Text excerpt
On 15 July 2019, the Migration Observatory published a research briefing providing data on migrants labour market integration and the jobs they do in the UK labour market. It also presented data on migrants' employment and unemployment rates, occupational status, earnings and contract types.
Based at the Centre on Migration, Policy and Society (COMPAS) at the University of Oxford, the Migration Observatory provides evidence-based analysis of data on migration and migrants in the UK, to inform media, public and policy debates. The director of the Migration Observatory, Madelaine Sumption, is also a member of the Migration Advisory Committee (“MAC”), an independent panel that advises the UK Government on migration issues.
The briefing note follows on from the MAC’s extended research into the impact of Brexit on the domestic labour market, which in turn informed the governments’ White Paper on the future skills-based immigration system which it is proposing to commence from 1st January 2021. Whilst much of the MAC’s study relied on the 2017 Labour Force Survey ("LFS"), the below findings are taken from the now available 2018 LFS.
From 1 January 2021, the UK is likely to see the end of free movement of people from the EU to the UK and the commencement of a new unified immigration system for both EU-born and non-EU born migrants. Proposals for the new working visa route include minimum salary and minimum skill level requirements. Non-EU born migrants have long been subject to such conditions, hence non-EU migrants having higher employment rates, being in higher-skilled occupations and being less likely to require unemployment benefits and medical care.
The parallel between unemployment levels of both UK-born and foreign-born workers does not prove a causative relationship between the rising of economic immigration into the UK and a rise in unemployment for UK-born workers. As immigration has risen, so too has the employment rate of UK-born workers, which whilst having only a mostly correlative relationship does not suggest that immigration reduces employment rates for UK-born workers.
The impact of Brexit is most likely to be felt in occupations that will not qualify for visas on account of either skill level or salary level. Large proportions of workers, particularly from countries that have joined the EU since 2004, will fail to find employment if the job roles do not qualify for visas. Sectors such as construction, factory work and retail look to be particularly at risk of being unable to fill roles that have been traditionally undertaken by EU workers who have statistically taken more roles that are based on shift-working than UK workers.

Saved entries
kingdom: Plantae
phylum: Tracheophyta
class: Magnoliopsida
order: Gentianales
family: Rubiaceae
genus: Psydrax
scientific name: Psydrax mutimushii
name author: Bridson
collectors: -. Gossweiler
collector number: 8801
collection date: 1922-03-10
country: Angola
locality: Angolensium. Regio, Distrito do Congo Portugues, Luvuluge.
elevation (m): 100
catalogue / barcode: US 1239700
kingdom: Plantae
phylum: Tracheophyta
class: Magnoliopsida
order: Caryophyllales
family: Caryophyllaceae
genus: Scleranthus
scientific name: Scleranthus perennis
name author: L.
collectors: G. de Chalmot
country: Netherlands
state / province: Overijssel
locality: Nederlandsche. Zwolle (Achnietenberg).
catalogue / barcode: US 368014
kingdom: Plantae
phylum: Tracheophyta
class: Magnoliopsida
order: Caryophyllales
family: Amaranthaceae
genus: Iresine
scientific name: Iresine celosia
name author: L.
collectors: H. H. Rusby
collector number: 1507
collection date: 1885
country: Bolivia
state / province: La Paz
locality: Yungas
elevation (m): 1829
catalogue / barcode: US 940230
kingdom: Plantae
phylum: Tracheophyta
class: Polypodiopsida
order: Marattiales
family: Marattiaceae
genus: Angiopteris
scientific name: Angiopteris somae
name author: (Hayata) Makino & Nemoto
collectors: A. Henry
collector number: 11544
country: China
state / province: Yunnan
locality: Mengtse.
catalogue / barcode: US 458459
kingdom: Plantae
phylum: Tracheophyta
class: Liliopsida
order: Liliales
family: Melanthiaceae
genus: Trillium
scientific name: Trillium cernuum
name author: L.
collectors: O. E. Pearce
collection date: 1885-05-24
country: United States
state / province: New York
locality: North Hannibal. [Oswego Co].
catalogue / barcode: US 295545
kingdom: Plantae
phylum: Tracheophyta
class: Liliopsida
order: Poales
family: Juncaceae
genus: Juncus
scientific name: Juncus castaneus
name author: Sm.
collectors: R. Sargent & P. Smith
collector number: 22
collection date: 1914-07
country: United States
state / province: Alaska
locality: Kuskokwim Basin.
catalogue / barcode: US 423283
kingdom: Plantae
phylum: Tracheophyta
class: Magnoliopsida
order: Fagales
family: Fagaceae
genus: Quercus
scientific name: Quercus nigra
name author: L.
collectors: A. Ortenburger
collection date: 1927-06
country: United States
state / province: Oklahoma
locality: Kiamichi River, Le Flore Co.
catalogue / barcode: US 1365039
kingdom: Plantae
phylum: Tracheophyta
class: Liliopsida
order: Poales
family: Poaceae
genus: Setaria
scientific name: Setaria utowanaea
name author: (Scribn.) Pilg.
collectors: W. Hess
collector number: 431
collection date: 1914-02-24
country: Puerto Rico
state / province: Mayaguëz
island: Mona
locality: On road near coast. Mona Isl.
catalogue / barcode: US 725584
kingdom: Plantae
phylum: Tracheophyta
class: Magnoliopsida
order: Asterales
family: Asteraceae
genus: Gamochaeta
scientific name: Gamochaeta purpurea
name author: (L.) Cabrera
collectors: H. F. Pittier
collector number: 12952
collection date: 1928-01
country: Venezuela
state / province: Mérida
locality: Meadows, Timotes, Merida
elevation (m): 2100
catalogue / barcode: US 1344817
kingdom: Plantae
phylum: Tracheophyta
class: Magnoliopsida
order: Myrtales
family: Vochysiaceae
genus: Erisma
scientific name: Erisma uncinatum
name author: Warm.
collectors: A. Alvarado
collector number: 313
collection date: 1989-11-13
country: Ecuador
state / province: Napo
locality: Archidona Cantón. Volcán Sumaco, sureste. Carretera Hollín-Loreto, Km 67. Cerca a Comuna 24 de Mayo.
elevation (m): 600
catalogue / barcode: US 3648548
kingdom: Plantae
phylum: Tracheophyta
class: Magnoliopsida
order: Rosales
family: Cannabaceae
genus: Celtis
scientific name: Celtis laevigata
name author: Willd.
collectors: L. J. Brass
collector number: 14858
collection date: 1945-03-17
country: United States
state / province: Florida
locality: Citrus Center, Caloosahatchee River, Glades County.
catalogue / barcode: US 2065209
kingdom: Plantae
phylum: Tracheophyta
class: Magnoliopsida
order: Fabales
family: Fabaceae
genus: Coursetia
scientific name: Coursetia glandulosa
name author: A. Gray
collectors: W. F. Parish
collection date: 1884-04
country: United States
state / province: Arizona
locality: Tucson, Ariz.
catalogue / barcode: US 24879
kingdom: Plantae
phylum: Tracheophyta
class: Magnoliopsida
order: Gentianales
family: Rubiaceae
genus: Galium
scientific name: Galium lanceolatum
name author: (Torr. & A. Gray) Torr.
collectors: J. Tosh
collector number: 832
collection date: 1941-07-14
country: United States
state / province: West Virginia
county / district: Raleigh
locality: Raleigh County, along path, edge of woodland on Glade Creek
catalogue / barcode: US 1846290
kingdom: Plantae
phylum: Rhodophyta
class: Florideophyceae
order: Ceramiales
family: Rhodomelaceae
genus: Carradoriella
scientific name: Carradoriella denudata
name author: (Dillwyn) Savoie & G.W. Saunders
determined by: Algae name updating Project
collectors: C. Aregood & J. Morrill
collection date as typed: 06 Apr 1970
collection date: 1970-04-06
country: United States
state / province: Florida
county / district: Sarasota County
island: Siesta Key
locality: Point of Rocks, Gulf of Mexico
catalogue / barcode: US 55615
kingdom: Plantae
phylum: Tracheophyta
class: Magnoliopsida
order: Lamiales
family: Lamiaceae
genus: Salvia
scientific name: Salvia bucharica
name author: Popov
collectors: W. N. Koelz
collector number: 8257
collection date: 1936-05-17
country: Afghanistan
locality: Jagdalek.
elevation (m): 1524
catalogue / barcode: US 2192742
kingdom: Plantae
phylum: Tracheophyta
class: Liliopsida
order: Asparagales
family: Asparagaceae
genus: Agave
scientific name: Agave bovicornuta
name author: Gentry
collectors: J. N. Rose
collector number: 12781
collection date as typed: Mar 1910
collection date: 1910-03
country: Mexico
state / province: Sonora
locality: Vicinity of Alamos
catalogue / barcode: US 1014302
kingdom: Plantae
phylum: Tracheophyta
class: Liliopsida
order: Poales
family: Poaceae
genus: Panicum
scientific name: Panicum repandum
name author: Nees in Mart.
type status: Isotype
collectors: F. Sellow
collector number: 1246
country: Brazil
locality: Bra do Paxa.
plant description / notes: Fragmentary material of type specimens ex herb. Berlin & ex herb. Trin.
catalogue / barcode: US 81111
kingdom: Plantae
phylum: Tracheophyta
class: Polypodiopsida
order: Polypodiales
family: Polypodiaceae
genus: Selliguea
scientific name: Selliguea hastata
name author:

Task instructions
Reproduce word for word the stretch of the text on migrants in the UK labour market from "From 1 January" through "and medical care.".

Solution to this task
From 1 January 2021, the UK is likely to see the end of free movement of people from the EU to the UK and the commencement of a new unified immigration system for both EU-born and non-EU born migrants. Proposals for the new working visa route include minimum salary and minimum skill level requirements. Non-EU born migrants have long been subject to such conditions, hence non-EU migrants having higher employment rates, being in higher-skilled occupations and being less likely to require unemployment benefits and medical care.